Even without knowing all the details of exactly how NNs work, one can start to see a big problem. The NN is just a bunch of connected nodes with weights. Training involves using data (in input/output pairs) and essentially tweaking the weights in the NN until its predictions get good. Once a NN has been trained, it's given a nice coat of paint and bam! AI application let loose in the world. What does this actually mean? It means that though AI (read ML (read DNN)) is starting to be used everywhere, from facial recognition to providing recommendations on streaming services to filtering job applicants, there's no real understanding of how it makes a decision. It is just a giant network of numbers that spits out an output based on an input; it does not provide any insights on why an input translates to a particular output.
However, the most fundamental and insidious problem with NNs isn't even a characteristic of the NN. It has to do with us, its creators and users. We seem to be completely okay with the fact that we don't understand how these programs make decisions. Sure, there are people out there who are trying to tackle this problem, but the point is that we saw the practical applications and charged head first into the brave new world without requiring that explainability be equally as important as interpretability. We are already starting to depend on AI programs such as Google Assistant, Siri, Alexa, and the like. We, as a species, are starting to offload more and more responsibilities to AI. We're starting to implicitly accept suggestions. These unexplainable AI will soon drive our cars, order our groceries, deliver our packages, secure our homes, help us code, help us learn. What happens when we actually stumble upon true Artificial Intelligence?

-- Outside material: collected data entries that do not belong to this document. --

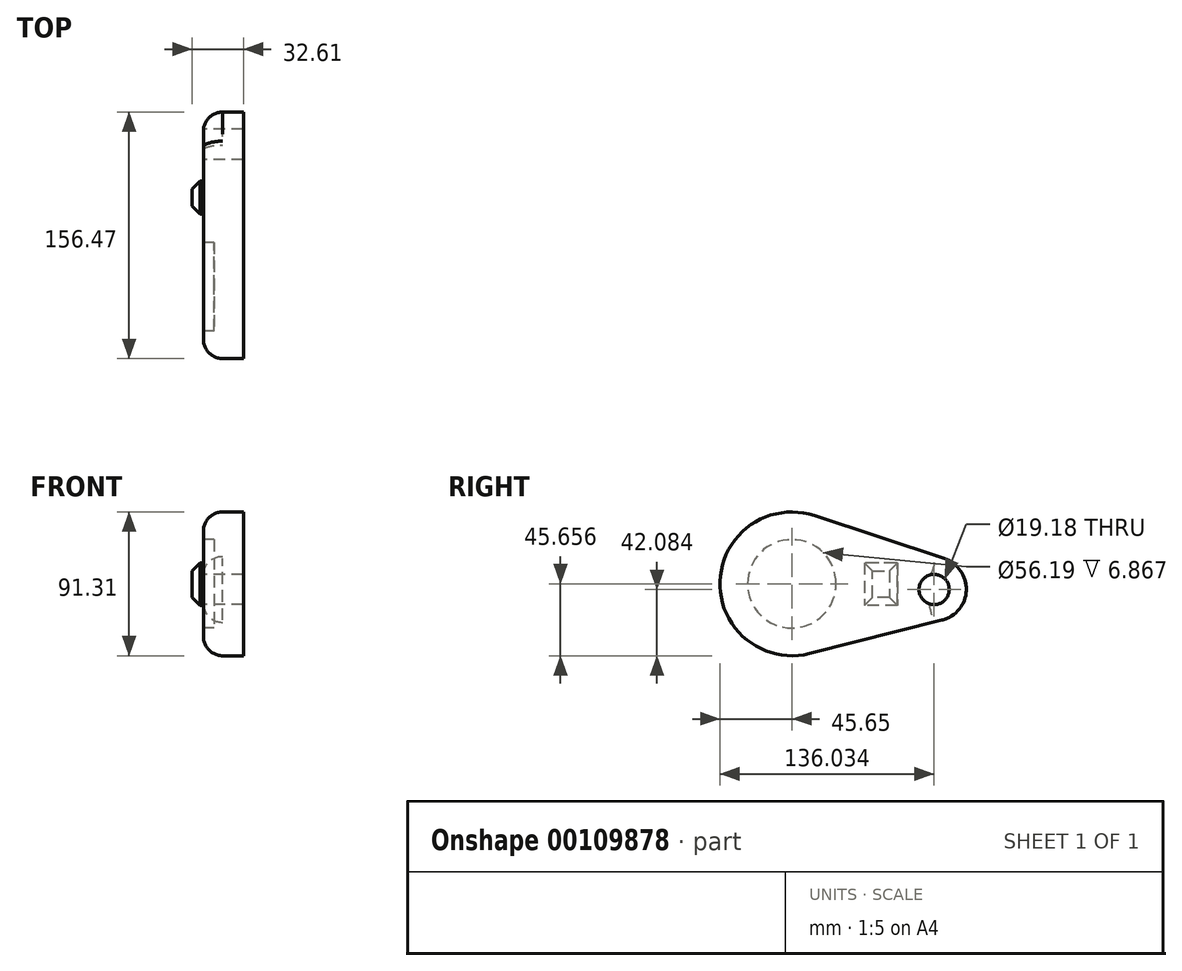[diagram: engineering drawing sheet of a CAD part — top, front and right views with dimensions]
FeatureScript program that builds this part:
annotation { "Feature Type Name" : "Feature", "Feature Type Description" : "" }
export const myFeature = defineFeature(function(context is Context, id is Id, definition is map)
    precondition{}
    {
        {
            var Q0;
            Q0=qCreatedBy(makeId("Right.planeOp"),FACE);
            var sketch = newSketch(context, id + "F0", { "sketchPlane" : qUnion([Q0])});
            skCircle(sketch, "E0", {"center": v(-63.66, 19.44) * mm, "radius": 45.65 * mm});
            skCircle(sketch, "E1", {"center": v(26.81, 16.15) * mm, "radius": 20.34 * mm});
            skLineSegment(sketch, "E2", {"start": v(33.2, 35.46) * mm, "end": v(-49.31, 62.78) * mm});
            skLineSegment(sketch, "E3", {"start": v(-52.5, -24.83) * mm, "end": v(31.79, -3.58) * mm});
            skSolve(sketch);
        }
        {
            var Q0;
            Q0 = qSketchRegion(id + "F0", true);
            extrude(context, id + "F1", {"entities" : qUnion([Q0]), "depth" : 25.4 * mm});
        }
        {
            var Q0;
            Q0=makeQuery(id+"F1.opExtrude","CAP_FACE",FACE,{"disambiguationData":[OSD([sQuery(id+"F0.wireOp",EDGE,"E0"),sQuery(id+"F0.wireOp",EDGE,"E1"),sQuery(id+"F0.wireOp",EDGE,"E2"),sQuery(id+"F0.wireOp",EDGE,"E3")])],"isStart":true});
            var sketch = newSketch(context, id + "F2", { "sketchPlane" : qUnion([Q0])});
            skCircle(sketch, "E4", {"center": v(63.66, 19.44) * mm, "radius": 28.1 * mm});
            skSolve(sketch);
        }
        {
            var Q0;
            {var subQ0=sQuery(id+"F0.wireOp",EDGE,"E1");var subQ1=makeQuery(id+"F0.imprint","INTERSECT",VERTEX,{"derivedFrom":[subQ0,sQuery(id+"F0.wireOp",EDGE,"E2")]});Q0=makeQuery(id+"F0.imprint","IMPRINT",FACE,{"disambiguationData":[TD([[makeQuery(id+"F0.imprint","IMPRINT",EDGE,{"disambiguationData":[TD([[subQ1,-1.0]])],"derivedFrom":subQ0}),1.0]])]});}
            var sketch = newSketch(context, id + "F3", { "sketchPlane" : qUnion([Q0])});
            skCircle(sketch, "E5", {"center": v(26.72, 15.86) * mm, "radius": 9.59 * mm});
            skSolve(sketch);
        }
        {
            var Q0;
            Q0 = qSketchRegion(id + "F3", true);
            extrude(context, id + "F4", {"entities" : qUnion([Q0]), "operationType" : NewBodyOperationType.REMOVE, "depth" : 25.4 * mm});
        }
        {
            var Q0;
            Q0 = qSketchRegion(id + "F2", true);
            extrude(context, id + "F5", {"entities" : qUnion([Q0]), "operationType" : NewBodyOperationType.REMOVE, "oppositeDirection" : true, "depth" : 6.87 * mm});
        }
        {
            var Q0;
            {var subQ0=sQuery(id+"F0.wireOp",EDGE,"E2");Q0=makeQuery(id+"F0.imprint","IMPRINT",FACE,{"disambiguationData":[TD([[makeQuery(id+"F0.imprint","IMPRINT",EDGE,{"derivedFrom":subQ0}),1.0]])]});}
            var sketch = newSketch(context, id + "F6", { "sketchPlane" : qUnion([Q0])});
            skLineSegment(sketch, "E6.bottom", {"start": v(3.27, 32.76) * mm, "end": v(-17.42, 32.76) * mm});
            skLineSegment(sketch, "E6.top", {"start": v(3.27, 5.86) * mm, "end": v(-17.42, 5.86) * mm});
            skLineSegment(sketch, "E6.left", {"start": v(3.27, 32.76) * mm, "end": v(3.27, 5.86) * mm});
            skLineSegment(sketch, "E6.right", {"start": v(-17.42, 32.76) * mm, "end": v(-17.42, 5.86) * mm});
            skSolve(sketch);
        }
        {
            var Q0;
            Q0 = qSketchRegion(id + "F6", true);
            extrude(context, id + "F7", {"entities" : qUnion([Q0]), "operationType" : NewBodyOperationType.ADD, "oppositeDirection" : true, "depth" : 7.2 * mm});
        }
        {
            var Q0;
            Q0=makeQuery(id+"F1.opExtrude","CAP_EDGE",EDGE,{"disambiguationData":[OSD([sQuery(id+"F0.wireOp",EDGE,"E1")])],"isStart":true});
            fillet(context, id + "F8", {"entities" : qUnion([Q0]), "radius" : 12.3 * mm, "tangentPropagation" : true, "allowEdgeOverflow" : false});
        }
        {
            var Q0;
            Q0=makeQuery(id+"F7.opExtrude","CAP_FACE",FACE,{"disambiguationData":[OSD([sQuery(id+"F6.wireOp",EDGE,"E6.bottom"),sQuery(id+"F6.wireOp",EDGE,"E6.top"),sQuery(id+"F6.wireOp",EDGE,"E6.left"),sQuery(id+"F6.wireOp",EDGE,"E6.right")])],"isStart":false});
            chamfer(context, id + "F9", {"entities" : qUnion([Q0]), "width" : 5.08 * mm, "tangentPropagation" : true});
        }
    });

The AI train cannot be stopped. The practical applications are undeniable. AI assistants for doctors help lower the cognitive load, allowing the doctors to help more patients. AI image recognition allows for more seamless personal banking. AI assistants for chefs might help unlock new flavours and dishes. AI Natural Language Processing means better computer translations and text-to-speech/speech-to-text, allowing travelers and those suffering from speech disorders to communicate more easily. The list could go on. However, while these truly are incredible innovations in our history, we must always be aware of its limitations; we should never allow ourselves to become permanently dependent on tools we cannot explain, and therefore cannot control.
1. I've heavily glossed over basically every detail of the process, but if you're interested in understanding how Neural Nets work, I highly recommend 3blue1brown's series on the topic. For an even simpler explanation, check out andycyca's writeup An oversimplified explanation of Neural Networks.